Exercise aim:
Copy the lines below word for word, leaving out the pictures.

Data shown:
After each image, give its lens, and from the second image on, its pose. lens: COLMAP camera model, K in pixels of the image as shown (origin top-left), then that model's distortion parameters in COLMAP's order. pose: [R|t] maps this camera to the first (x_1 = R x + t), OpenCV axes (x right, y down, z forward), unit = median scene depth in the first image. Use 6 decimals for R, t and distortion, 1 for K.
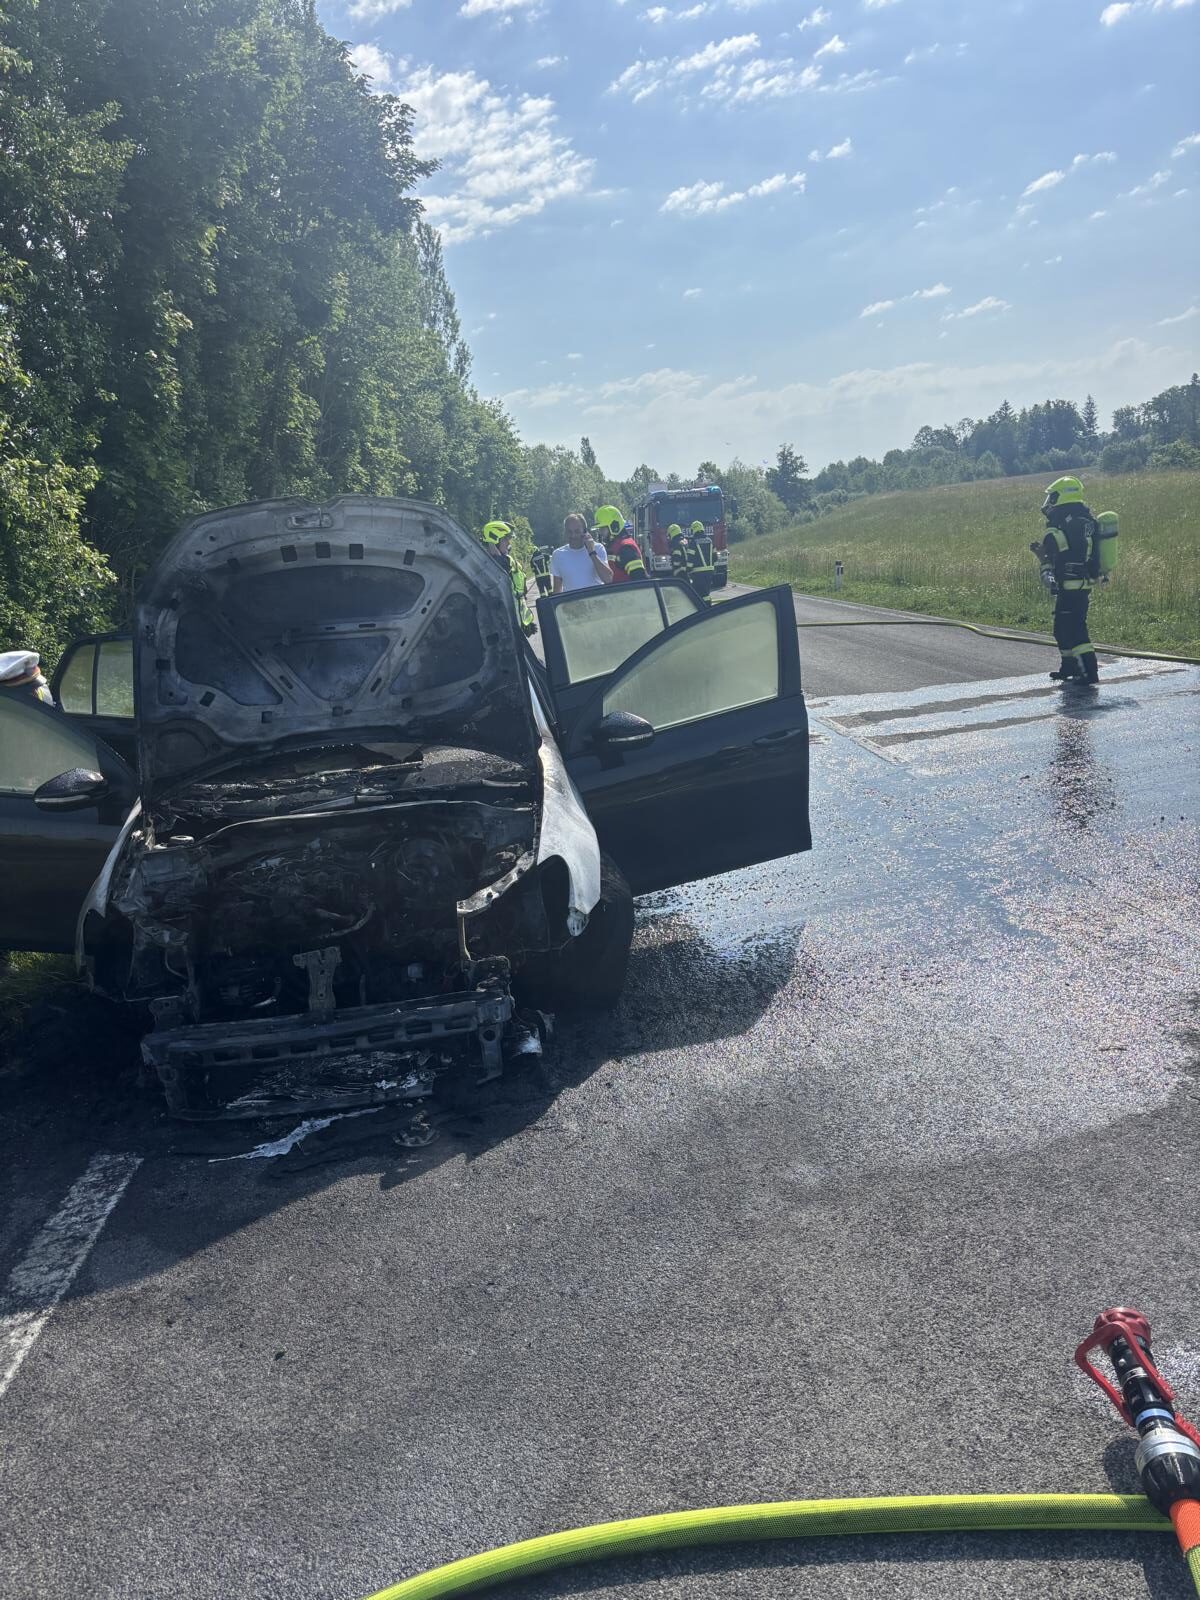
lens RADIAL K [[1205.1, 0, 612.9], [0, 1205.1, 787.4], [0, 0, 1]] dist [0.048933, -0.053331]
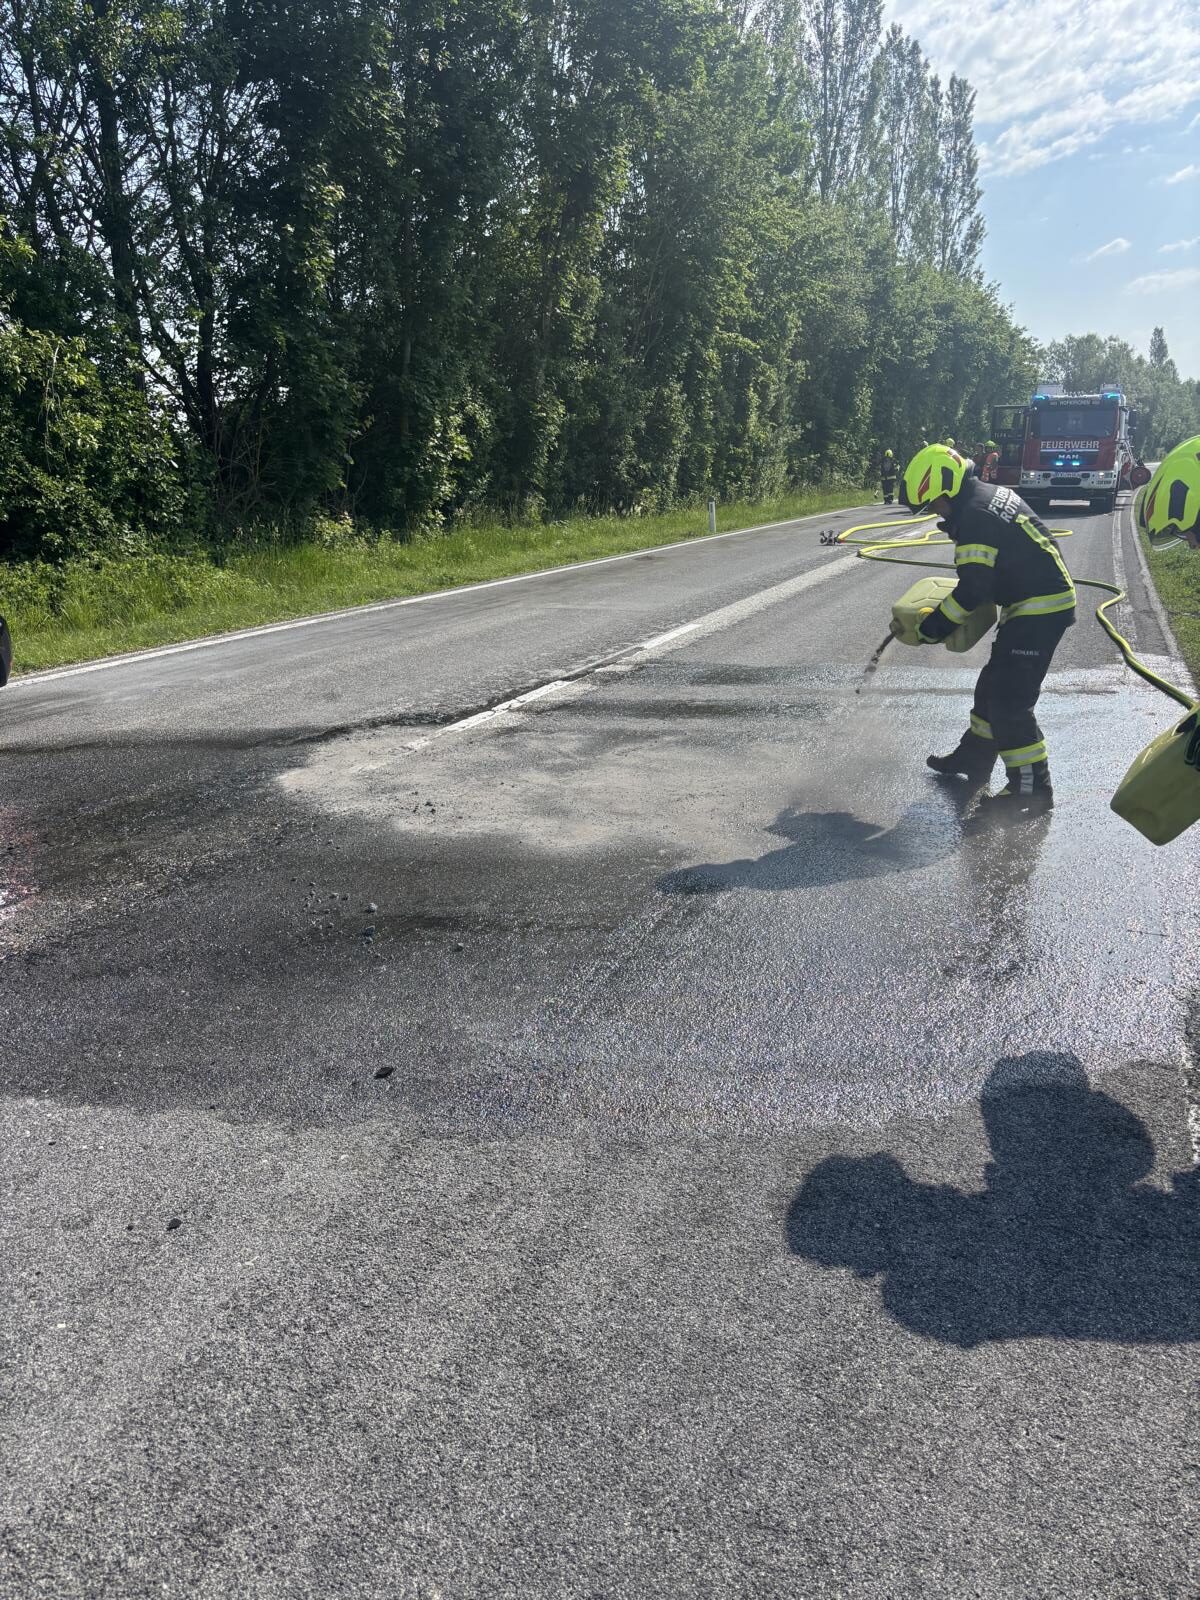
lens RADIAL K [[1205.1, 0, 598.8], [0, 1205.1, 801.4], [0, 0, 1]] dist [0.048933, -0.053331]
pose [[0.900370, 0.190203, -0.391352, 0.125504], [-0.151618, 0.980174, 0.127556, -0.020388], [0.407855, -0.055511, 0.911358, 0.055847]]
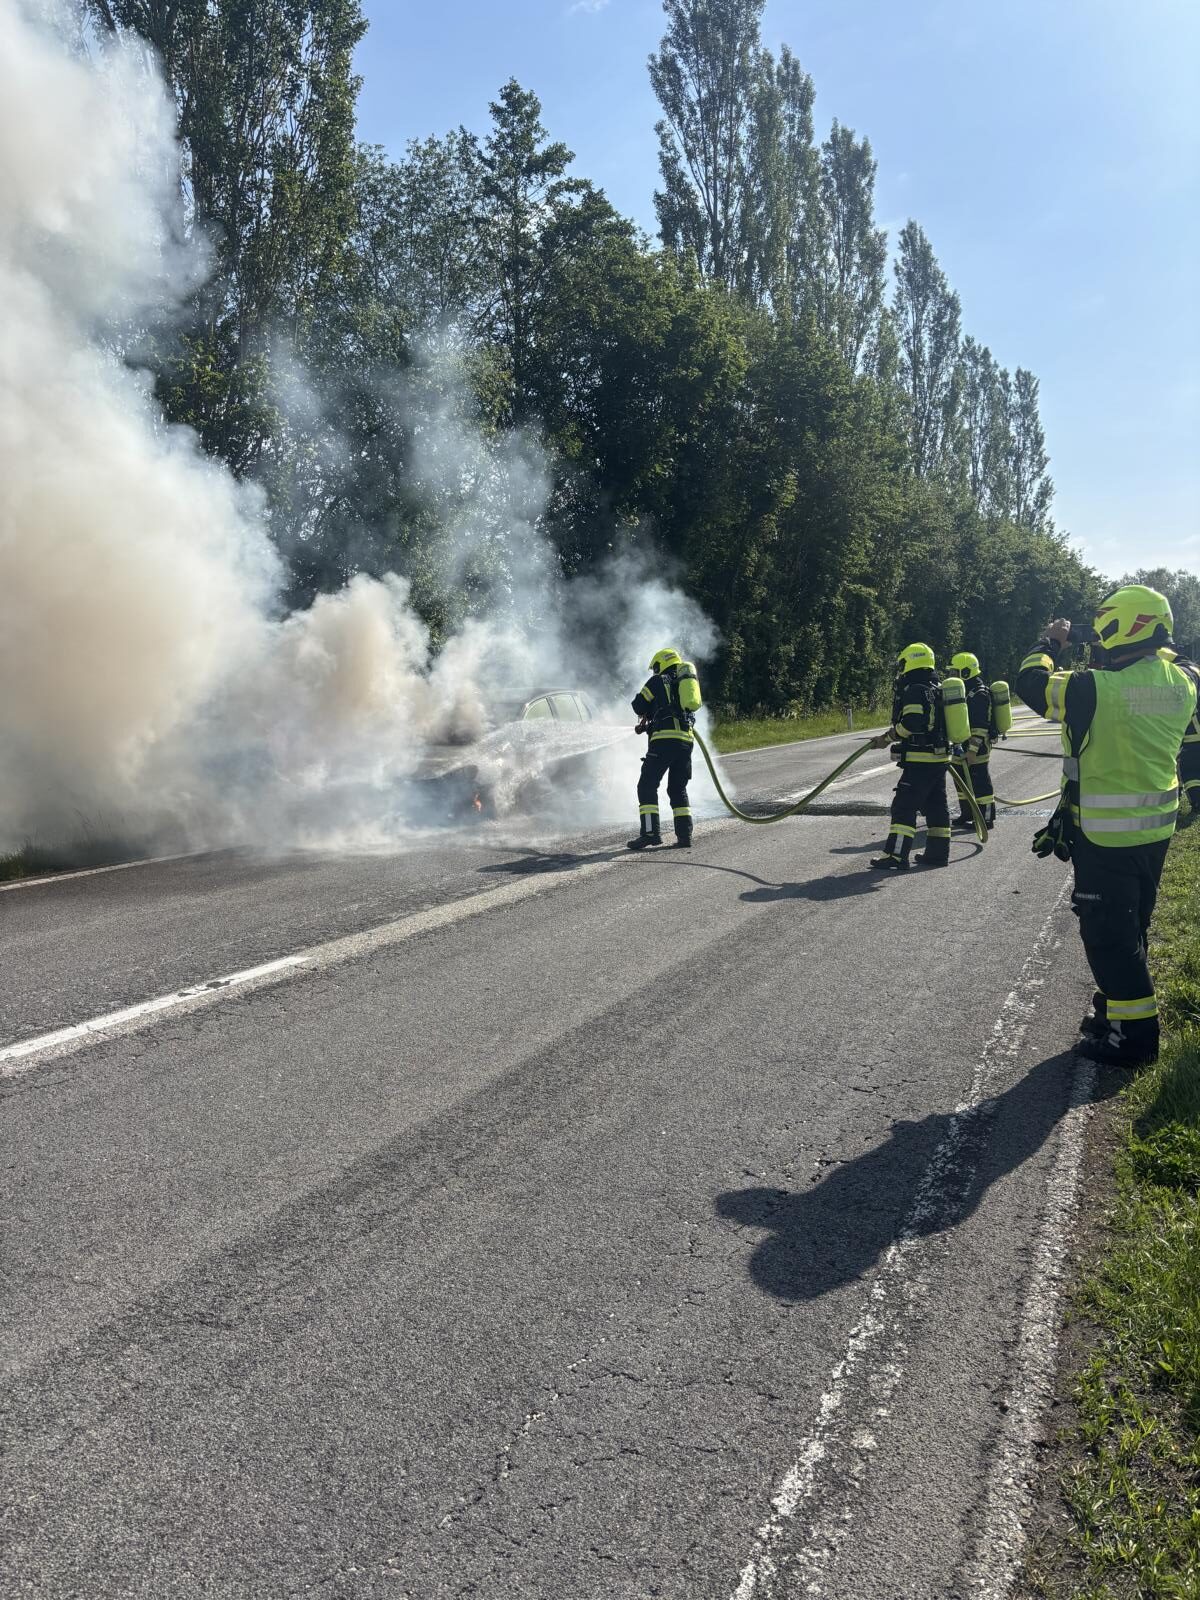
lens RADIAL K [[1205.1, 0, 618.2], [0, 1205.1, 775.1], [0, 0, 1]] dist [0.048933, -0.053331]
pose [[0.873780, 0.117820, -0.471834, 0.164041], [-0.162547, 0.985166, -0.055015, 0.016110], [0.458353, 0.124766, 0.879969, -0.147450]]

Answer space:
After each image, give its lens, and from the second image on, its pose. lens: COLMAP camera model, K in pixels of the image as shown (origin top-left), then that model's distortion parameters in COLMAP's order. pose: [R|t] maps this camera to the first (x_1 = R x + t), OpenCV axes (x right, y down, z forward), unit = median scene depth in the first image. Use 6 decimals for R, t and distortion, 1 for K.
lens RADIAL K [[1205.1, 0, 612.9], [0, 1205.1, 787.4], [0, 0, 1]] dist [0.048933, -0.053331]
lens RADIAL K [[1205.1, 0, 598.8], [0, 1205.1, 801.4], [0, 0, 1]] dist [0.048933, -0.053331]
pose [[0.900370, 0.190203, -0.391352, 0.125504], [-0.151618, 0.980174, 0.127556, -0.020388], [0.407855, -0.055511, 0.911358, 0.055847]]
lens RADIAL K [[1205.1, 0, 618.2], [0, 1205.1, 775.1], [0, 0, 1]] dist [0.048933, -0.053331]
pose [[0.873780, 0.117820, -0.471834, 0.164041], [-0.162547, 0.985166, -0.055015, 0.016110], [0.458353, 0.124766, 0.879969, -0.147450]]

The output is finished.